======== INPUT FOR THIS TASK ========

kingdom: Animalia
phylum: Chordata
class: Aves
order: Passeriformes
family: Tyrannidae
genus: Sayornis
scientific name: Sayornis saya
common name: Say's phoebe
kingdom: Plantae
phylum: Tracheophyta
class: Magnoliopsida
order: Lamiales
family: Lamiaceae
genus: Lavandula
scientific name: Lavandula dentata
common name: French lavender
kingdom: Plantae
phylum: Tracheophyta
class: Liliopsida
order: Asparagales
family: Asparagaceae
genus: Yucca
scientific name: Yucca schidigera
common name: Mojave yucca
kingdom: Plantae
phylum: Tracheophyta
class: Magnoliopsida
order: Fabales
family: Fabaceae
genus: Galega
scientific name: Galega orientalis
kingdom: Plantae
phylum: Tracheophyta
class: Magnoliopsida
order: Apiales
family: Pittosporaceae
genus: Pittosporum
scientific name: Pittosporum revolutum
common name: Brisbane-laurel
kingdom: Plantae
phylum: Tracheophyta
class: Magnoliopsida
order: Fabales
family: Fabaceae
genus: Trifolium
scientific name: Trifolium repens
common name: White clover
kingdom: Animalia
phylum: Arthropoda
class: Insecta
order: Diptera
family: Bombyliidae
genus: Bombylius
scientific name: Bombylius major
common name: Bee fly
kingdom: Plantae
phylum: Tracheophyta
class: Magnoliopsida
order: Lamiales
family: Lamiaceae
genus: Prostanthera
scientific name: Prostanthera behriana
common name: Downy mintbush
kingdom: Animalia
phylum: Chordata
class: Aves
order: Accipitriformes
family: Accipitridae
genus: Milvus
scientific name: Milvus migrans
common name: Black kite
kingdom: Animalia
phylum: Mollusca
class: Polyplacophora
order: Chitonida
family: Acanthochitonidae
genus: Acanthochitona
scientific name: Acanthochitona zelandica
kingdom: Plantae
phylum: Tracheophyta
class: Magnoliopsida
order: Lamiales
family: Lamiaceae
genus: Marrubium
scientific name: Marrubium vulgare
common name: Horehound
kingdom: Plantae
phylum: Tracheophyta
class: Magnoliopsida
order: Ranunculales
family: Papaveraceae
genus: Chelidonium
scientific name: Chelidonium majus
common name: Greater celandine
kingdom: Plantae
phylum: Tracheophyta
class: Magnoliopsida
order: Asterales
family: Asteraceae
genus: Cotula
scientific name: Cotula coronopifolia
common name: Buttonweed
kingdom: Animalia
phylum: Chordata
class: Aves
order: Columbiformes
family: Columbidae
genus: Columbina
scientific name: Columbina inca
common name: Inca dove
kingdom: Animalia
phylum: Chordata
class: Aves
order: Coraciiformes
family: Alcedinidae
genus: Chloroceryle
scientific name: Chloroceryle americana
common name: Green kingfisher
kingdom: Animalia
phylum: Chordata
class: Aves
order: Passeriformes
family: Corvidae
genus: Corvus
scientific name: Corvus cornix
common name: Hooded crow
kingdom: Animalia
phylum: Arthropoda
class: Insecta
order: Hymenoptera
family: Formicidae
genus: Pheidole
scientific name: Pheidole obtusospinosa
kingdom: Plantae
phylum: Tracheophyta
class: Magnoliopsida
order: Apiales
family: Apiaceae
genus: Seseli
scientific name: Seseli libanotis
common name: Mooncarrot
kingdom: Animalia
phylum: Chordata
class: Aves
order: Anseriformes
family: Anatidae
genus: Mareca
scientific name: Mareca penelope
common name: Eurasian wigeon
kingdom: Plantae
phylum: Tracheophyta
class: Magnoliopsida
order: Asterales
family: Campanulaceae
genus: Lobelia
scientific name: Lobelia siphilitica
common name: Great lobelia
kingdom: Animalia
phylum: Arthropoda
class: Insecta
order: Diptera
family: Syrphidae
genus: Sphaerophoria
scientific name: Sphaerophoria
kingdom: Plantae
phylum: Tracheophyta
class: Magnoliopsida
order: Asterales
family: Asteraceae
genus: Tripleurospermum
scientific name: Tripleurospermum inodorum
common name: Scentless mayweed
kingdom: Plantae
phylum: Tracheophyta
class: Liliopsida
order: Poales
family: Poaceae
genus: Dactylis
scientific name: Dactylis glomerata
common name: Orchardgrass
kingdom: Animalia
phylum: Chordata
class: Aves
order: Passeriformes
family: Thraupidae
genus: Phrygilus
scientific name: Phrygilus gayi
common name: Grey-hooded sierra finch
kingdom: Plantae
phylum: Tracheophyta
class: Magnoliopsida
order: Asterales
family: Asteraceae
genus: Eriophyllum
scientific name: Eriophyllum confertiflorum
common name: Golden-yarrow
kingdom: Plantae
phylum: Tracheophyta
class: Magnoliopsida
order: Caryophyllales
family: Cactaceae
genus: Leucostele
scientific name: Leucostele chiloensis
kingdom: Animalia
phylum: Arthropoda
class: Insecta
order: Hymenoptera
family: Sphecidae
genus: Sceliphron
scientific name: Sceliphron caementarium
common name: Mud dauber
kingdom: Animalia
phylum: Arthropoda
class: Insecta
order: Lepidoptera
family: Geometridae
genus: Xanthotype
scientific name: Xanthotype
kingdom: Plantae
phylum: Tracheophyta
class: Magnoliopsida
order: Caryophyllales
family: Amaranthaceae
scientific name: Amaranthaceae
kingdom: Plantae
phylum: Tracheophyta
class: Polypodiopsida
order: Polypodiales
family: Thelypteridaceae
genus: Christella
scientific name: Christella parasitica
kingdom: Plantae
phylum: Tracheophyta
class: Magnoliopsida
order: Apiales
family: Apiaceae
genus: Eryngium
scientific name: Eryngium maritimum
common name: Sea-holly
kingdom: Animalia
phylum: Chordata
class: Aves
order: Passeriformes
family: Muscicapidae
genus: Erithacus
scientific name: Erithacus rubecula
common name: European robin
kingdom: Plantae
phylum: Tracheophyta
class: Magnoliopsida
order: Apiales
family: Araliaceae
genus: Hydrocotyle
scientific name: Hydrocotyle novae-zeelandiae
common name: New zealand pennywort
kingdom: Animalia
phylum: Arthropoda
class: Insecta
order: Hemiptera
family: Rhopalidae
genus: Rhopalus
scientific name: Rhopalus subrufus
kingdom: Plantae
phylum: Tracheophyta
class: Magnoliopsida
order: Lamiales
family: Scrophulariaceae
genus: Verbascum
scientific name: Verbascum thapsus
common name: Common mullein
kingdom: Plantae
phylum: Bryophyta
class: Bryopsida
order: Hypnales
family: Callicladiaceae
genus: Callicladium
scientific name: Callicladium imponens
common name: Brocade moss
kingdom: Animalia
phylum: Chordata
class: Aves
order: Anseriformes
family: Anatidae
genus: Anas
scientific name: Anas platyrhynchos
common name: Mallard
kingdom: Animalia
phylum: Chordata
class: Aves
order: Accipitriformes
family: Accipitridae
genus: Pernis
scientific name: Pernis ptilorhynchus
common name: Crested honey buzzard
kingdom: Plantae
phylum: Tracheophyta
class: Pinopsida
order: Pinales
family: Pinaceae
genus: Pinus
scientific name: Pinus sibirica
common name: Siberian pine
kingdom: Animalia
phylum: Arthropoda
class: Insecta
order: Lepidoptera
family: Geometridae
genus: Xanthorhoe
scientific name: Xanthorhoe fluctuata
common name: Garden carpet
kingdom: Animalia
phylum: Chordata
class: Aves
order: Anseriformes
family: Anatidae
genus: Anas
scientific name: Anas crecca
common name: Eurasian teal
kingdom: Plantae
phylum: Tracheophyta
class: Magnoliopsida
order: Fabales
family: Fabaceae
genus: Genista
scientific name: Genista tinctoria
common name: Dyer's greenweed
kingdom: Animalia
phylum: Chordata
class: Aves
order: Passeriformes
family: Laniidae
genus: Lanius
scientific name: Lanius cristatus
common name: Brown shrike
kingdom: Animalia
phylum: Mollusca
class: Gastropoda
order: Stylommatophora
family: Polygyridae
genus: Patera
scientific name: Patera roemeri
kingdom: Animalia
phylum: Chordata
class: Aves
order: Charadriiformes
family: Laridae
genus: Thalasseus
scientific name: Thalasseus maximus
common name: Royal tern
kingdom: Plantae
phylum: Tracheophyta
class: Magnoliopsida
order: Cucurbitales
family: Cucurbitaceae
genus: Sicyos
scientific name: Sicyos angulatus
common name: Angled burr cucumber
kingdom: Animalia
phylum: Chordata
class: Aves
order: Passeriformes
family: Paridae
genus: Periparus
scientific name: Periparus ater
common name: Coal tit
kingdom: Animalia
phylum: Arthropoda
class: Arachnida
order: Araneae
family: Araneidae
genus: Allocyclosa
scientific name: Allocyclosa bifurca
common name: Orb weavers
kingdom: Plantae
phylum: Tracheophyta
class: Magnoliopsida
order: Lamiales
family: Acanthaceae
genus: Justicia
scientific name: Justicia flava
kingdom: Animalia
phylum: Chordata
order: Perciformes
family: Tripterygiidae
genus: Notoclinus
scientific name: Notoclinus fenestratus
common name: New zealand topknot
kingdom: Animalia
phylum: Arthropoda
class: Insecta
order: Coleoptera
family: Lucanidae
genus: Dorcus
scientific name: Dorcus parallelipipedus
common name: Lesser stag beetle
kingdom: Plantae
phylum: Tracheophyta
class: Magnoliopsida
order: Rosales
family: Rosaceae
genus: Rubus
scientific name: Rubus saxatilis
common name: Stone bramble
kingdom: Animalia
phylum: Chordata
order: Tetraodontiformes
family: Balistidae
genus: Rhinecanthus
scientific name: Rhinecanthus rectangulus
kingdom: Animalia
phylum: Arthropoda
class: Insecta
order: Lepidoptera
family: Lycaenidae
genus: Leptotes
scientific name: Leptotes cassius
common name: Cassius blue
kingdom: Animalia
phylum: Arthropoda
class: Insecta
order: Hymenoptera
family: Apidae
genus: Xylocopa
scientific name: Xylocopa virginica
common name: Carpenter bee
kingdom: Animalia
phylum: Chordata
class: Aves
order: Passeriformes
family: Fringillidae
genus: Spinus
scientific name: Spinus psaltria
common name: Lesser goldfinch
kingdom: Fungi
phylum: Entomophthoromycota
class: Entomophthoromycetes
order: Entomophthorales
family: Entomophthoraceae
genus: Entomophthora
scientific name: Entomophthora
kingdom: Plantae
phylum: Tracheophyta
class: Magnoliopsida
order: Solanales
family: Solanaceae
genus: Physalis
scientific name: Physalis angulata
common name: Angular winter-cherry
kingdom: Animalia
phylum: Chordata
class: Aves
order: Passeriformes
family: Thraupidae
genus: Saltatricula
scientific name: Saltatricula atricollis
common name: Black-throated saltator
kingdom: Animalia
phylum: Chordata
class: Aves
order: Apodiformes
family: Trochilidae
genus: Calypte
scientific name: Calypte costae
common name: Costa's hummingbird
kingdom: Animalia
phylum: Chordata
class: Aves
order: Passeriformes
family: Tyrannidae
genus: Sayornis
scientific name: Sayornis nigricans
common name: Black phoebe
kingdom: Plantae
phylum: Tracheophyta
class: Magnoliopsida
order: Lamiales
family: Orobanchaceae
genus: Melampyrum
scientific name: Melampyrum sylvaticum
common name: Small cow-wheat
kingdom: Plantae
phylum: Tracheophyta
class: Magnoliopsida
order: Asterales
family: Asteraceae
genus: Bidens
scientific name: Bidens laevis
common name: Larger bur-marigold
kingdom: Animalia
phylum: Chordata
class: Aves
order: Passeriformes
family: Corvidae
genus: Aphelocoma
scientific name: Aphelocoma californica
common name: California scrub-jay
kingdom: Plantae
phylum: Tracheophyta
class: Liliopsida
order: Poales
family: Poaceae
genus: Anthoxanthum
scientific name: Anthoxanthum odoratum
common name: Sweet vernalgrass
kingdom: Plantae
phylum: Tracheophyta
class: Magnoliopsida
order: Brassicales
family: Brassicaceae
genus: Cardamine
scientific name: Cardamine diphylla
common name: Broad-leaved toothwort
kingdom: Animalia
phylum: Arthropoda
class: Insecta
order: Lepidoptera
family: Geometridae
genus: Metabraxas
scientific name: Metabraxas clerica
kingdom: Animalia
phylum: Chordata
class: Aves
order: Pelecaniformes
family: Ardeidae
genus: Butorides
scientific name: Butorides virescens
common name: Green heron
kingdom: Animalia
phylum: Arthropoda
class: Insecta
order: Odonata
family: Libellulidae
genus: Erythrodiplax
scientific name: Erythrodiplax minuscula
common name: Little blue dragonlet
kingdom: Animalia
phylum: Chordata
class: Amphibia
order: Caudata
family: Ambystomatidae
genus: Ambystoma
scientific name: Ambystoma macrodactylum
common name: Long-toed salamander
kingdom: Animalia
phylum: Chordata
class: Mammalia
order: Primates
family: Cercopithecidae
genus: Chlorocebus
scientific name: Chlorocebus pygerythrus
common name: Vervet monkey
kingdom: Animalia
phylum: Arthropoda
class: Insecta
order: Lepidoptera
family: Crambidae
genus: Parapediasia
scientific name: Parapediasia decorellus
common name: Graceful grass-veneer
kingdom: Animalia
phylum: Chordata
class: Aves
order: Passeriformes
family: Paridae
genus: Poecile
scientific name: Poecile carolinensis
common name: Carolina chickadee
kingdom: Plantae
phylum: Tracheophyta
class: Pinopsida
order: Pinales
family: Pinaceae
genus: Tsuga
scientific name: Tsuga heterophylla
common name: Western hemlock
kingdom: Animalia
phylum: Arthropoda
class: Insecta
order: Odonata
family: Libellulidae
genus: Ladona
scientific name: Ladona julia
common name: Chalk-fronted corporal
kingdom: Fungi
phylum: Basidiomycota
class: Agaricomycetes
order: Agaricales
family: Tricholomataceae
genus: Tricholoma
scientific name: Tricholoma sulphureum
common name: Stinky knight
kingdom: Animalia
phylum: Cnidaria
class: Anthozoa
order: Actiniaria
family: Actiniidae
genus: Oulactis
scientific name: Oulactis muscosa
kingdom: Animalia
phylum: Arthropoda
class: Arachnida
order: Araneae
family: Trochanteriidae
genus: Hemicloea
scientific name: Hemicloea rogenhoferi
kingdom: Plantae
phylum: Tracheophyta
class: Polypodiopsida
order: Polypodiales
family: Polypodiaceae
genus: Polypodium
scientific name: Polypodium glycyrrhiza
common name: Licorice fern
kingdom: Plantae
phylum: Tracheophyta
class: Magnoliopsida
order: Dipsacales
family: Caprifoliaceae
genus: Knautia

========

== PROMPT ==
Change "common name" to "vernacular name" in the lines between the one holding "family: Acanthochitonidae" and the one holding "family: Columbidae", inclusive, and write out those lines with nothing else altered.

== RESPONSE TO THE EXERCISE ==
family: Acanthochitonidae
genus: Acanthochitona
scientific name: Acanthochitona zelandica
kingdom: Plantae
phylum: Tracheophyta
class: Magnoliopsida
order: Lamiales
family: Lamiaceae
genus: Marrubium
scientific name: Marrubium vulgare
vernacular name: Horehound
kingdom: Plantae
phylum: Tracheophyta
class: Magnoliopsida
order: Ranunculales
family: Papaveraceae
genus: Chelidonium
scientific name: Chelidonium majus
vernacular name: Greater celandine
kingdom: Plantae
phylum: Tracheophyta
class: Magnoliopsida
order: Asterales
family: Asteraceae
genus: Cotula
scientific name: Cotula coronopifolia
vernacular name: Buttonweed
kingdom: Animalia
phylum: Chordata
class: Aves
order: Columbiformes
family: Columbidae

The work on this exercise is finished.